▶ _WORK TO COMPLETE_:
Of the records that follow, copy only the lines from the line containing "Measures taken by" to the line containing "As a mitigating", both included, exactly as written.

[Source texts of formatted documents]
═══

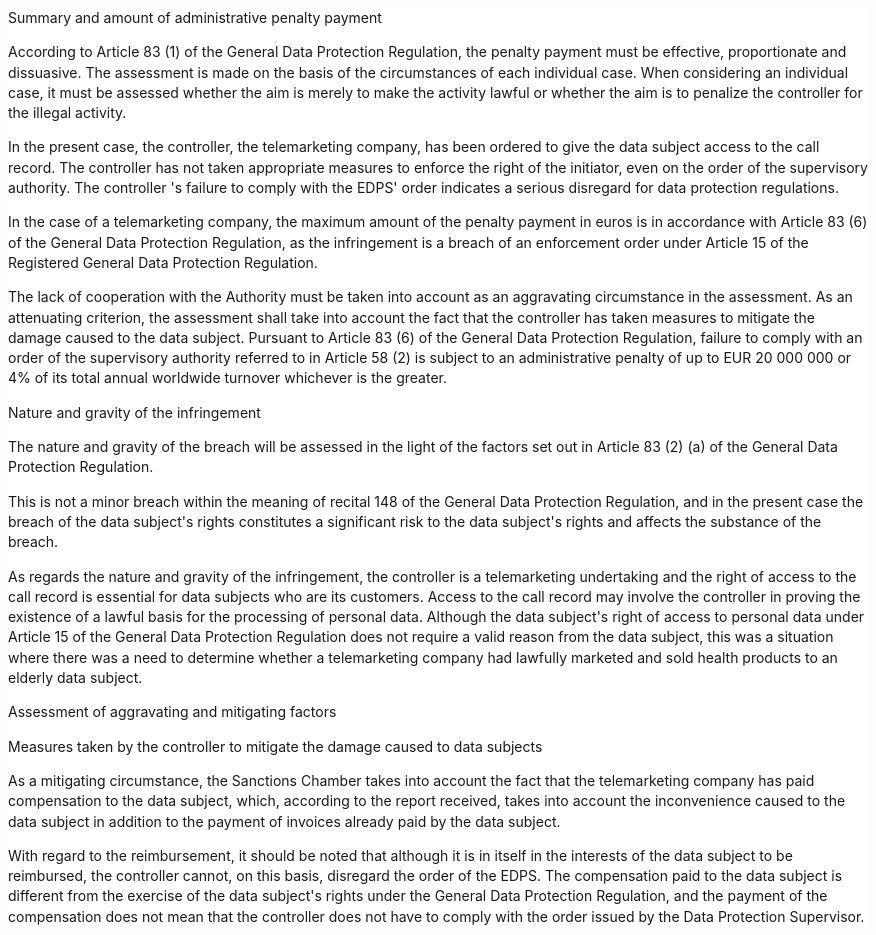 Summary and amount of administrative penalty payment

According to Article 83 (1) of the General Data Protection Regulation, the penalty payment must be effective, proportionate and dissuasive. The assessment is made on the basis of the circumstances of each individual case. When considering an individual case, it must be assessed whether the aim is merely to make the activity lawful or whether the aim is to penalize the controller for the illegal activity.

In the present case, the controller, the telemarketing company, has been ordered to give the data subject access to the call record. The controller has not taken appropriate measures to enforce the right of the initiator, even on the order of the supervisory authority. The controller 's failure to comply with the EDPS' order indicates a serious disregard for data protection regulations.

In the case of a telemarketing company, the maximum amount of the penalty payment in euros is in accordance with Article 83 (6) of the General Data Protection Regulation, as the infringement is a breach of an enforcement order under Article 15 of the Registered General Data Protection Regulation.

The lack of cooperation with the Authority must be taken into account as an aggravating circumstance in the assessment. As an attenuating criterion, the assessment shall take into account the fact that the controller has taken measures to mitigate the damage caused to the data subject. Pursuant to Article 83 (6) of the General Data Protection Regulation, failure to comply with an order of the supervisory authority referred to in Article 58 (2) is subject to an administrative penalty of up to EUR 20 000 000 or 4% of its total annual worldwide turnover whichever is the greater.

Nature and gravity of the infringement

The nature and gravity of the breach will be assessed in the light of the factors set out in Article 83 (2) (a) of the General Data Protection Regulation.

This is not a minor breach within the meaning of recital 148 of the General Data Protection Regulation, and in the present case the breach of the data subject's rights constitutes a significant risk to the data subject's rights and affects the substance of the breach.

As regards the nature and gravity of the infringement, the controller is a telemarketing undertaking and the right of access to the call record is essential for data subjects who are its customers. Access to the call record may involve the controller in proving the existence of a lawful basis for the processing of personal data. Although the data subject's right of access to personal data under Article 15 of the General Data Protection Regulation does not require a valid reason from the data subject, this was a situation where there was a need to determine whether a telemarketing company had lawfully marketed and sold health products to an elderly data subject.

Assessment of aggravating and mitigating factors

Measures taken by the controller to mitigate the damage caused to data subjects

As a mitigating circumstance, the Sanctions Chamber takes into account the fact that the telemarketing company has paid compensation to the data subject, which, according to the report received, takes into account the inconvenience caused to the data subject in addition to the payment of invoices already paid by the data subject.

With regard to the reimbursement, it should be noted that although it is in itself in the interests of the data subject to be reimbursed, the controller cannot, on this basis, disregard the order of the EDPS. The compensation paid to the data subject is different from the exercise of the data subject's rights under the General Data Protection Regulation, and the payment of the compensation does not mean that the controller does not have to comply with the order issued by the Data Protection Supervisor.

═══

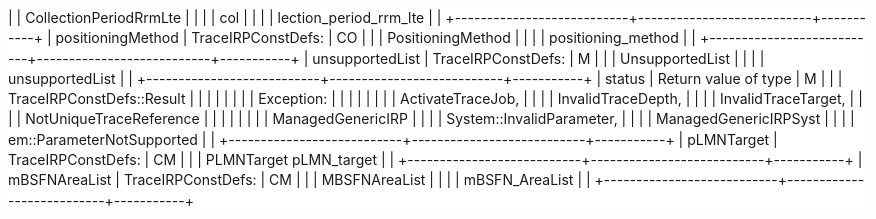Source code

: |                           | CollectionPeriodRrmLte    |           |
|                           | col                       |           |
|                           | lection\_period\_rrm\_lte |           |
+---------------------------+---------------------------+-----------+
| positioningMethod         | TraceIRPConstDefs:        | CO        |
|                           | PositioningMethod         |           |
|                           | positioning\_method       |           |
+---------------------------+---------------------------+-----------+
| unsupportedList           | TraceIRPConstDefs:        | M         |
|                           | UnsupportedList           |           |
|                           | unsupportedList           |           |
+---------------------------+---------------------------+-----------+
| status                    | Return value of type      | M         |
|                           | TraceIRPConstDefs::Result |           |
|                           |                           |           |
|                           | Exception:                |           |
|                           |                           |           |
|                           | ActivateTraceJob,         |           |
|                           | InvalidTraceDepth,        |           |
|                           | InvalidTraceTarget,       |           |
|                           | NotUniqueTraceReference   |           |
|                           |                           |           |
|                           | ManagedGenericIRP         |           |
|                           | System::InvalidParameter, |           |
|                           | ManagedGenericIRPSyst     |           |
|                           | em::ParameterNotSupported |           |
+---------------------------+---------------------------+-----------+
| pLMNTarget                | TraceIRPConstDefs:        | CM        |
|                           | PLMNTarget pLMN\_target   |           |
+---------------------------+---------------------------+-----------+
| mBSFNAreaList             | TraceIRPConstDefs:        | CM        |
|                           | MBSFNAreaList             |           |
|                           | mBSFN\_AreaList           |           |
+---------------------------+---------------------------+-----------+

═══

▶ _RESULT OF THE EXERCISE_:
Measures taken by the controller to mitigate the damage caused to data subjects

As a mitigating circumstance, the Sanctions Chamber takes into account the fact that the telemarketing company has paid compensation to the data subject, which, according to the report received, takes into account the inconvenience caused to the data subject in addition to the payment of invoices already paid by the data subject.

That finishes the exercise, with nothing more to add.